• _TASK TO COMPLETE_:
Copy the winterizing article from "By Amy Chen" to "go to energystar.gov.", replacing "drafty areas" with "cold spots".

____ SELECTED PASSAGE

How to Save on Winterizing Your Home

The average American household spends a bone-chilling $2,200 annually on energy bills. Learn how to keep your costs as low as the temperature outside.

By Amy Chen
House with earmuffs illoJason Brownrigg

Hunt for air leaks. A total home energy audit includes this service, but it’s pricey—around $350. Instead, try the Black & Decker Thermal Leak Detector ($50, amazon.com), which identifies drafty areas in a home. Once you seal the problem spots, you could save up to 20 percent on energy costs.

Don’t overinsulate. Depending on where you live, you may not need insulation with the highest R-value (a measure of its ability to resist heat flow). For example, outfitting an 800-square-foot attic in Florida with high-quality R-60 fiberglass loose fill would cost about $2,480, whereas using R-30, which is sufficient in warmer climates, would run only about $1,120. To find out how much insulation you need, go to energystar.gov.

Change your filter only when it’s dirty. Install a whistle on your furnace ($1.70, amconservationgroup.com) that alerts you when your filter is partially clogged and will soon need to be replaced, says Ed Pollock, a spokesperson for the U.S. Department of Energy.

Opt for a weatherproofing kit. If you buy plastic shrink wrap, weather stripping, and electrical-outlet sealers individually, you’ll pay about 30 percent more than if you buy them in a set ($58, amconservationgroup.com). Use all the components and you’ll reduce your energy costs by up to 20 percent.

________
____ PROVIDED DATA

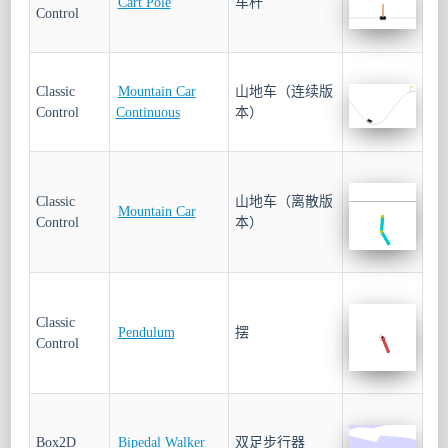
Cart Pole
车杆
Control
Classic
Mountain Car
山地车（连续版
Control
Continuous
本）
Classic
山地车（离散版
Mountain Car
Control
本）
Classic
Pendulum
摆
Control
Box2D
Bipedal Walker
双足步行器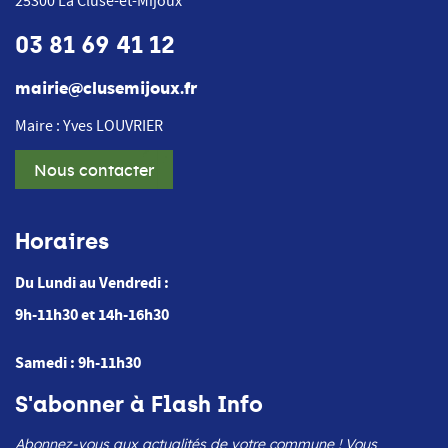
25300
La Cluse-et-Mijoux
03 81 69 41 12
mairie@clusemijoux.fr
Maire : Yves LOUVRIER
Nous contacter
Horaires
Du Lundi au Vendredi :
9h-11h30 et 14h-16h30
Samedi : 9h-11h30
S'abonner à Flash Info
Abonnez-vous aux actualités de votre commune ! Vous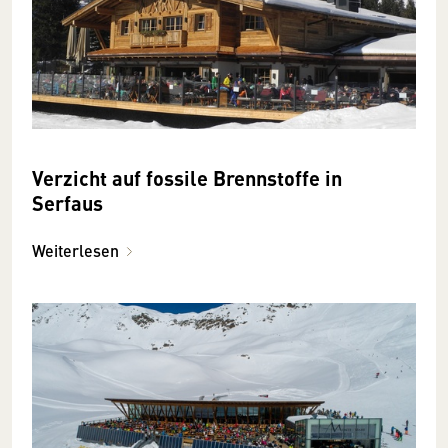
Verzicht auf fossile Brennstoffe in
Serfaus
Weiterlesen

________

• _WORKED SOLUTION_:
By Amy Chen
House with earmuffs illoJason Brownrigg

Hunt for air leaks. A total home energy audit includes this service, but it’s pricey—around $350. Instead, try the Black & Decker Thermal Leak Detector ($50, amazon.com), which identifies cold spots in a home. Once you seal the problem spots, you could save up to 20 percent on energy costs.

Don’t overinsulate. Depending on where you live, you may not need insulation with the highest R-value (a measure of its ability to resist heat flow). For example, outfitting an 800-square-foot attic in Florida with high-quality R-60 fiberglass loose fill would cost about $2,480, whereas using R-30, which is sufficient in warmer climates, would run only about $1,120. To find out how much insulation you need, go to energystar.gov.